Every day we encounter different types of changes. Turning day into night, night into each day, rising and setting of sun and moon, changing of climate, melting of ice, and much more. These changes occur during a minute or take an extended time. Few changes are not even noticeable.

2. What is Expansion and Contraction?

The particle of a substance expands or becomes loose when the temperature increases. Hence, the material is said to undergo expansion. When the temperature decreases, the particles of the substance contract or become tight. Hence, the material is said to undergo contraction.


The amount of expansion or contraction varies in solids, liquids, and gases. There are physical changes that take place when a substance or material moves from one state of matter to another. Water is a classic example as it can exist as either solid, liquid, or gas. It shows exceptional contraction and expansion when cooled or heated.

3. Define the differences between physical and chemical changes. Give specific examples.

i. Physical change: 

A temporary change in which the chemical composition of the substance does not change and no new substance is formed is referred to as physical change. 
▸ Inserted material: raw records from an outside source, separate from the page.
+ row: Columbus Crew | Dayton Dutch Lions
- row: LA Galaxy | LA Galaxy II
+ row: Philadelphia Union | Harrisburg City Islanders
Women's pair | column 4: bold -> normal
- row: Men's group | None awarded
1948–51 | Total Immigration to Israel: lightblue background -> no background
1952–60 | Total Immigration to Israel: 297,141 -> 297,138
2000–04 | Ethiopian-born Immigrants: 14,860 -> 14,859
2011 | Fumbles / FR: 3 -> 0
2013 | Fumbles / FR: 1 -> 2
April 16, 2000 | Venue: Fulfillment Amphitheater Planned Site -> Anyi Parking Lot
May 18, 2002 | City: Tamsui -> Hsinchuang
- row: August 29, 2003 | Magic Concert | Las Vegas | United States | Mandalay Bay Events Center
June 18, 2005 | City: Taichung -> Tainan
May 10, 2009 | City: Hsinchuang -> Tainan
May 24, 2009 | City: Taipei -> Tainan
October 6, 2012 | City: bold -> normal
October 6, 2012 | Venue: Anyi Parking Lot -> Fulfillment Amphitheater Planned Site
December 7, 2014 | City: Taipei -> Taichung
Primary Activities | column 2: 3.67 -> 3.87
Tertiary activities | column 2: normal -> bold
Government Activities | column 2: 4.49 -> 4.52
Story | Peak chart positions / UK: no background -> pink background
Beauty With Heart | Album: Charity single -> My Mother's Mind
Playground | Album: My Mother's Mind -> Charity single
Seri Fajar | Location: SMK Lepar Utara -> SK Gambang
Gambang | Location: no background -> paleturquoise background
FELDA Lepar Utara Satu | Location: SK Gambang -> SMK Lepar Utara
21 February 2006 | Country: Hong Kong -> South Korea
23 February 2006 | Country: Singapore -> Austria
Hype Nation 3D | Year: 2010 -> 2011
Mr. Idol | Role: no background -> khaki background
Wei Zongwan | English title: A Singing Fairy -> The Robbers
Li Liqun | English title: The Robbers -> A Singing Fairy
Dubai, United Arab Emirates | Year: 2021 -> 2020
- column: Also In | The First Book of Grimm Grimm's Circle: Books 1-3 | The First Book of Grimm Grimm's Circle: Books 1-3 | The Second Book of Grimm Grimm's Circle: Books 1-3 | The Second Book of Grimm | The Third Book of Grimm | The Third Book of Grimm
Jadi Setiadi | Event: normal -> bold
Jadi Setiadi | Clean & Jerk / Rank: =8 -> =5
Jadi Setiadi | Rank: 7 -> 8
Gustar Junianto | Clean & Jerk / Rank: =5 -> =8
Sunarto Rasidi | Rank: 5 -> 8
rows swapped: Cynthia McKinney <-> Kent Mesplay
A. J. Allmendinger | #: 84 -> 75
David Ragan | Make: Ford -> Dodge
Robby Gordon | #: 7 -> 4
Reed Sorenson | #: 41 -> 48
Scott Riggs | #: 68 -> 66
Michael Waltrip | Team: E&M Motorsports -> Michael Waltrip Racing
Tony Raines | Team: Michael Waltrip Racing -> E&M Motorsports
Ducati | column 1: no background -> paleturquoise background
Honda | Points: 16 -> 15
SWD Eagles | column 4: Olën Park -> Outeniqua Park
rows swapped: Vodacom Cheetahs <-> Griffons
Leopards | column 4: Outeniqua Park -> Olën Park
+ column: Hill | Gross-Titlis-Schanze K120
  • Only the physical qualities of a substance change during a physical transformation.

  • It's a change that can be reversed. For example, when the ice melts, the water transforms from a solid to a liquid state. It's possible to re-solidify it. In both circumstances, the water remains water.

ii. Chemical change:

A chemical change is a long-term change that affects not only physical but also chemical properties. It's a change that can't be reversed. For instance, the formation of rust is a chemical change.